Multiple factors contribute to the decline in BMD in patients with solid organ failure, as well as those who have received transplants. The disease itself, risk factors that develop because of the disease, and medications, including loop diuretics and glucocorticoids, all contribute to the decreased BMD. Many of the patients with end-organ failure are older, immobile, malnourished, Caucasian, vitamin D–deficient, hypogonadal, tobacco users, or alcohol consumers [5,42,74]. After transplantation, many of these risks still exist. In addition, of prime importance are the immunosuppressants that are used in the post-transplant period [5,42].

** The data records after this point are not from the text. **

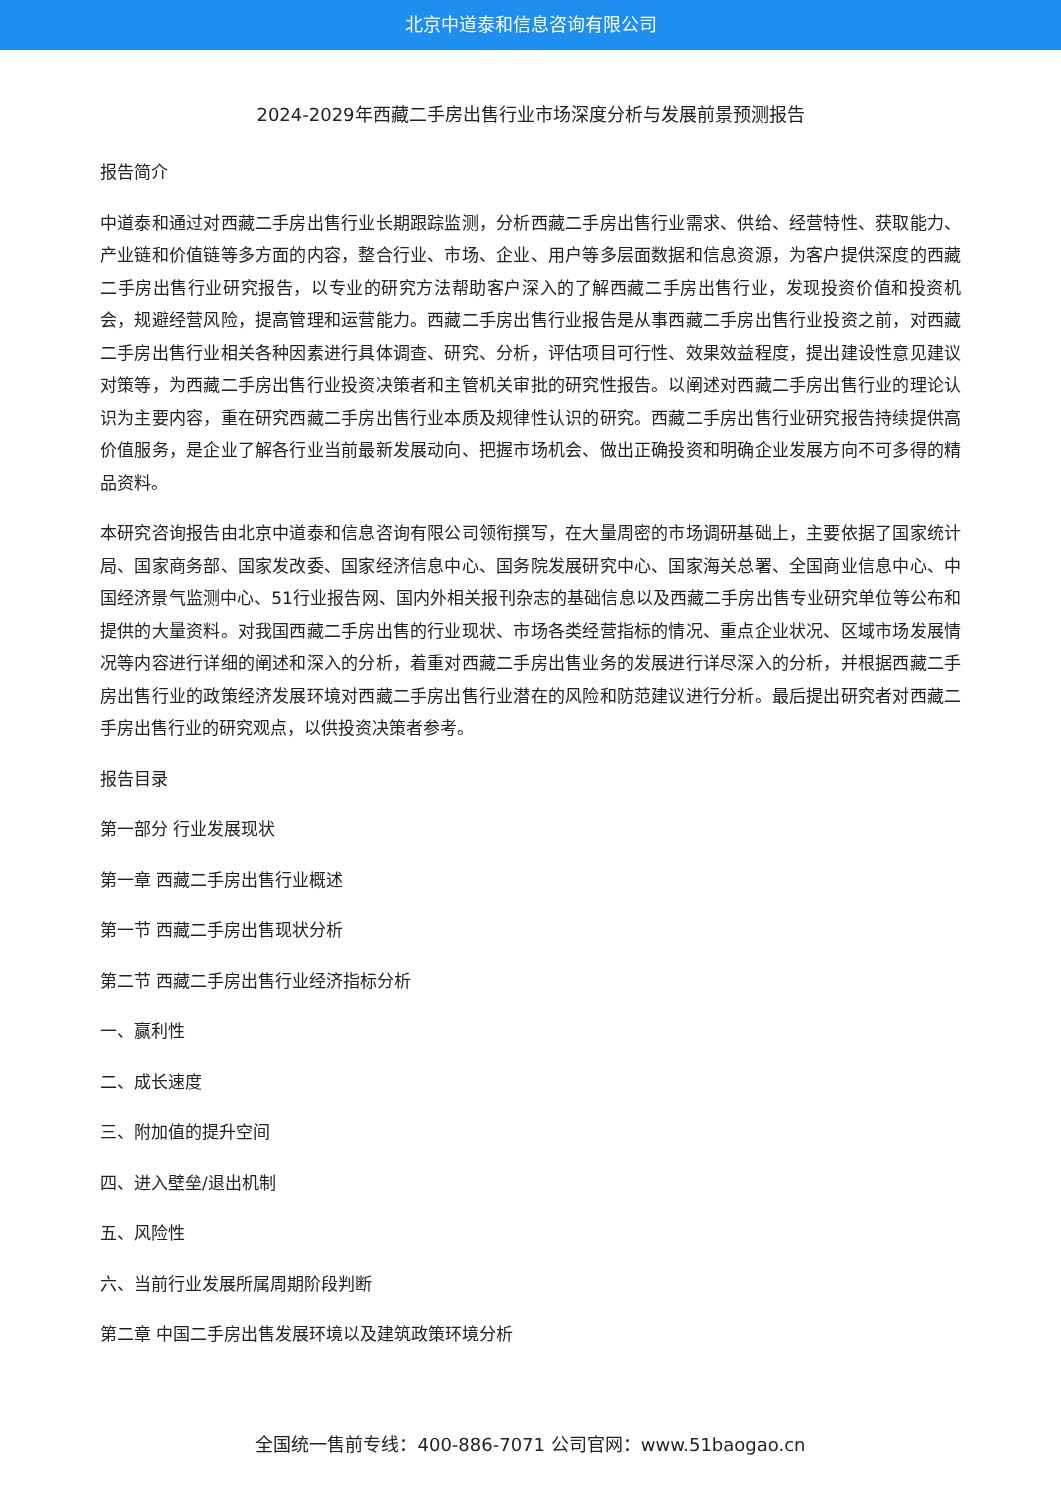北京中道泰和信息咨询有限公司
2024-2029年西藏二手房出售行业市场深度分析与发展前景预测报告
报告简介
中道泰和通过对西藏二手房出售行业长期跟踪监测，分析西藏二手房出售行业需求、供给、经营特性、获取能力、产业链和价值链等多方面的内容，整合行业、市场、企业、用户等多层面数据和信息资源，为客户提供深度的西藏二手房出售行业研究报告，以专业的研究方法帮助客户深入的了解西藏二手房出售行业，发现投资价值和投资机会，规避经营风险，提高管理和运营能力。西藏二手房出售行业报告是从事西藏二手房出售行业投资之前，对西藏二手房出售行业相关各种因素进行具体调查、研究、分析，评估项目可行性、效果效益程度，提出建设性意见建议对策等，为西藏二手房出售行业投资决策者和主管机关审批的研究性报告。以阐述对西藏二手房出售行业的理论认识为主要内容，重在研究西藏二手房出售行业本质及规律性认识的研究。西藏二手房出售行业研究报告持续提供高价值服务，是企业了解各行业当前最新发展动向、把握市场机会、做出正确投资和明确企业发展方向不可多得的精品资料。
本研究咨询报告由北京中道泰和信息咨询有限公司领衔撰写，在大量周密的市场调研基础上，主要依据了国家统计局、国家商务部、国家发改委、国家经济信息中心、国务院发展研究中心、国家海关总署、全国商业信息中心、中国经济景气监测中心、51行业报告网、国内外相关报刊杂志的基础信息以及西藏二手房出售专业研究单位等公布和提供的大量资料。对我国西藏二手房出售的行业现状、市场各类经营指标的情况、重点企业状况、区域市场发展情况等内容进行详细的阐述和深入的分析，着重对西藏二手房出售业务的发展进行详尽深入的分析，并根据西藏二手房出售行业的政策经济发展环境对西藏二手房出售行业潜在的风险和防范建议进行分析。最后提出研究者对西藏二手房出售行业的研究观点，以供投资决策者参考。
报告目录
第一部分 行业发展现状
第一章 西藏二手房出售行业概述
第一节 西藏二手房出售现状分析
第二节 西藏二手房出售行业经济指标分析
一、赢利性
二、成长速度
三、附加值的提升空间
四、进入壁垒/退出机制
五、风险性
六、当前行业发展所属周期阶段判断
第二章 中国二手房出售发展环境以及建筑政策环境分析
全国统一售前专线：400-886-7071 公司官网：www.51baogao.cn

Osteoporosis has been documented in these patients before and after transplant. In pretransplant patients, it has been reported in up to 19% of those with heart failure [74], 29% to 61% with lung disease [42,75,76], and 26% to 52% with liver failure [42,77]. Fractures have also been reported in these patients; for instance, 25% to 29% of end-stage lung disease patients were found to have suffered a vertebral fracture in one study [75]. After transplant, much of the density loss occurs in the first several months [5,42]. Shane et al. [78] showed that cardiac transplant patients lost a mean of 7% to 11% of the density in their lumbar spine and femoral necks in the first year; most of this occurred in the first 6 months in the lumbar spine [78]. This is similar to other reported data [42]. Postliver transplant patients may lose up to one-quarter of their BMD in the spine in the first year, although this is controversial [42]. Bone density in liver transplant patients may improve as early as 6 months after transplant, at times increasing to pretransplant density [5,42,79,80]. After lung transplant, 2% to 5% of bone density is lost in the first year [42]. An increased risk of fracture after transplant has also been reported. In the first year, up to two-thirds of patients can fracture [81]. Leidig-Bruckner et al. [82] found that after two years, about one-fourth of the heart transplant patients and about one-fifth of the liver transplant patients suffered a vertebral fracture [82].